2. Scientology founder L. Ron Hubbard wasn't the nicest guy. The film offers an intimate portrait of founder Hubbard (or LRH, as he's referred to by members) and follows the rise of current leader David Miscavige, accusing him of misusing his power and physically abusing several members. It also claims Hubbard beat and threatened his first wife and kidnapped their daughter, leaving her in Cuba in the care of a mentally disabled woman. Going Clear also details Hubbard's elaborate cosmology incorporating space aliens, invading spirits, volcanoes and other elements his sci-fi writing had contained.

3. The film questions Tom Cruise's knowledge of abuses. Marty Rathbun, one of the former Scientology members interviewed, was the second-highest-ranking church official before he defected. He says Miscavige didn't approve of Kidman because her father is a well-known psychologist in Australia, and Scientology vehemently opposes psychiatry and psychology. The film goes on to explore the close friendship between Miscavige and Cruise, and it questions whether Cruise is aware of church abuses. The filmmaker essentially calls upon Cruise to renounce Scientology.

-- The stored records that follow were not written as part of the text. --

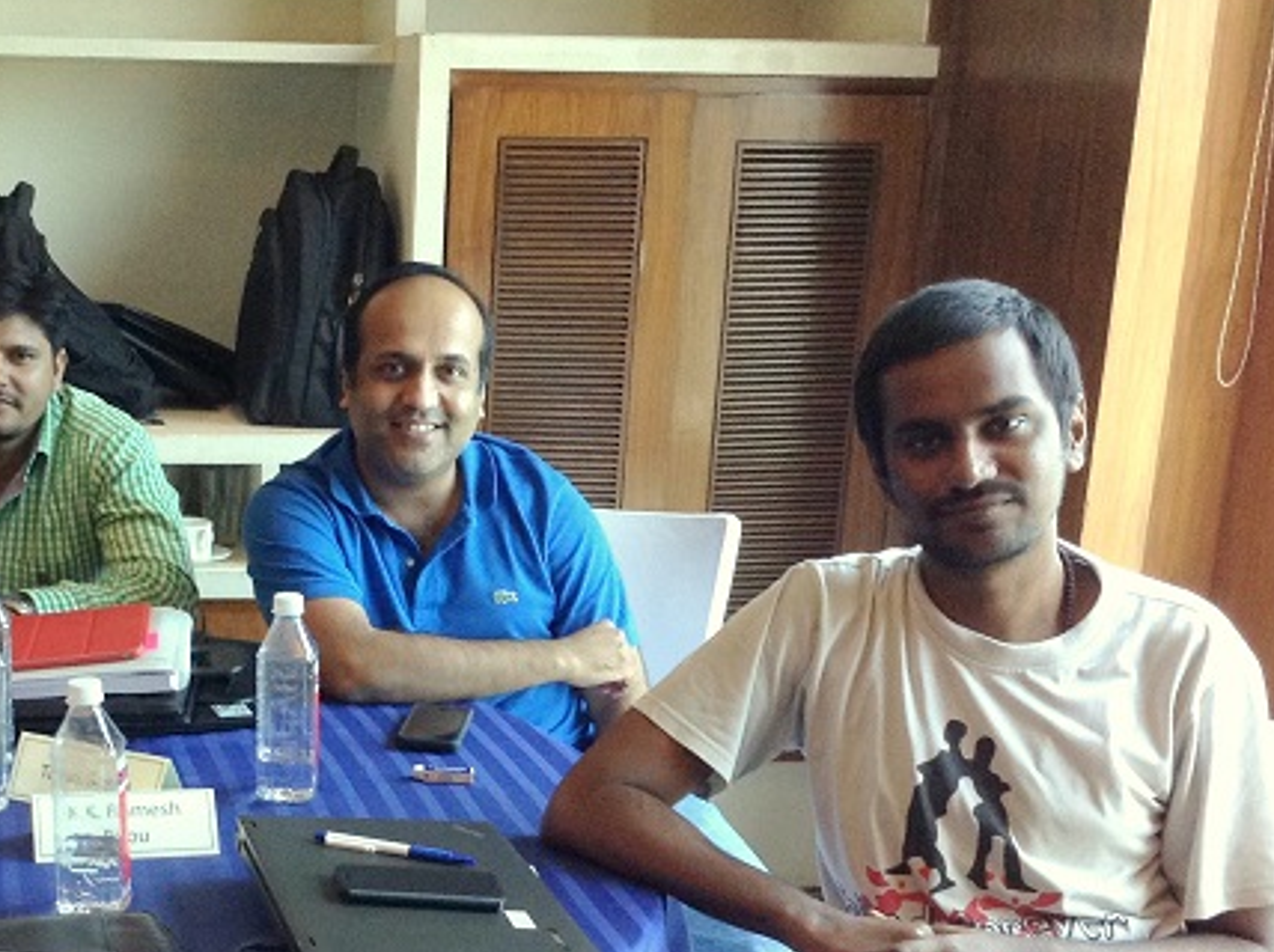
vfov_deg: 24.1
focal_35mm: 60
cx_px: 283
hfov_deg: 31.5
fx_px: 2206
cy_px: 724
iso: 80
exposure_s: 1/24
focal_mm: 3.3
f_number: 2.4
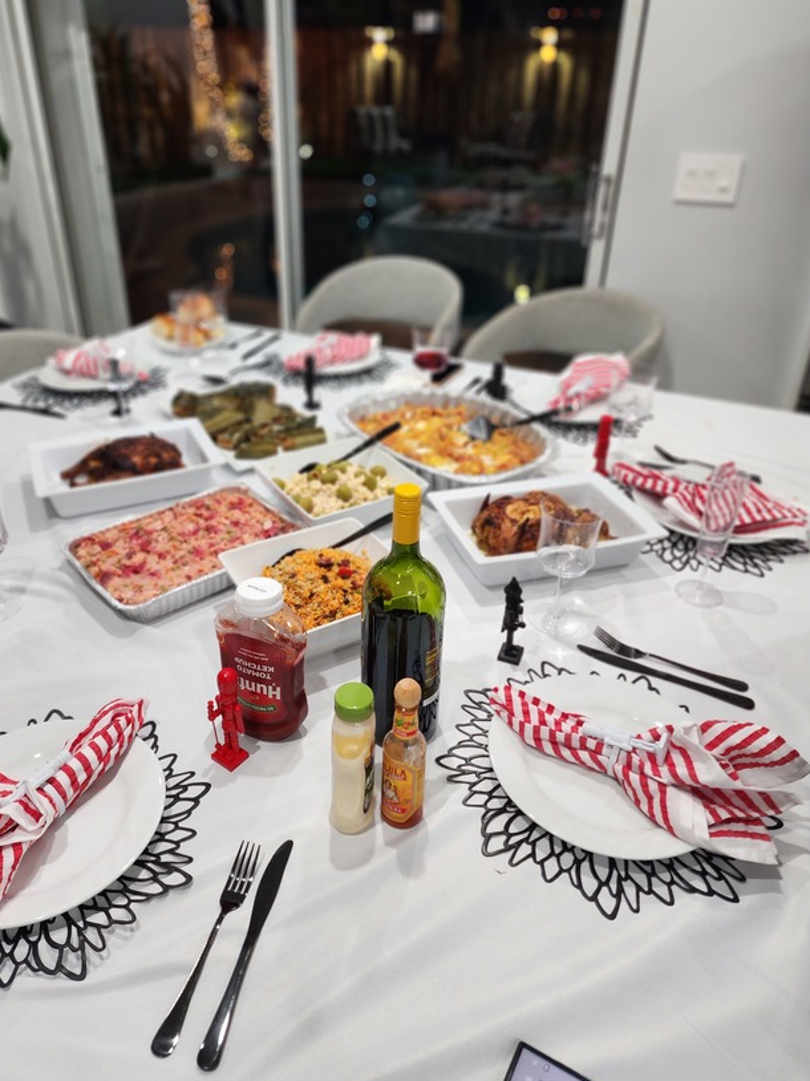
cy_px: 514
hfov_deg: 53.0
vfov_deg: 67.3
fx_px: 812
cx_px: 366
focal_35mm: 26
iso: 160
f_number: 1.8
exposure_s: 1/60
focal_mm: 6.4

4. Extensive files are kept on church members.Going Clear says actor John Travolta won't leave the church out of fear that his personal life will be exposed. Reams of information are kept on each member as they go through the process of "auditing" so they become "clear" of all problems, worries and bad memories. Spanky Taylor, a former publicist and friend of Travolta's, details how her infant daughter was taken away from her and left in a urine-soaked crib and unsanitary conditions. Meanwhile, Taylor was forced to do arduous physical labor while she was pregnant, she says. Fed up, Taylor took her child and escaped the church.

5. The film reveals that the church has ewer than 50,000 members worldwide but more than $1 billion in assets. The former members interviewed, including screenwriter Paul Haggis, and others high up in the organization describe how they turned over vast sums of money to the church. They use terms like ''brainwashing'' and expressed remorse and chagrin over their involvement with the organization, which was granted church status by the IRS in 1993, making it tax-exempt. Scientology's fight against the IRS is detailed, as is a lavish celebration thrown by Miscavige and Scientology officials when the "war" with the federal government ended in the group's victory.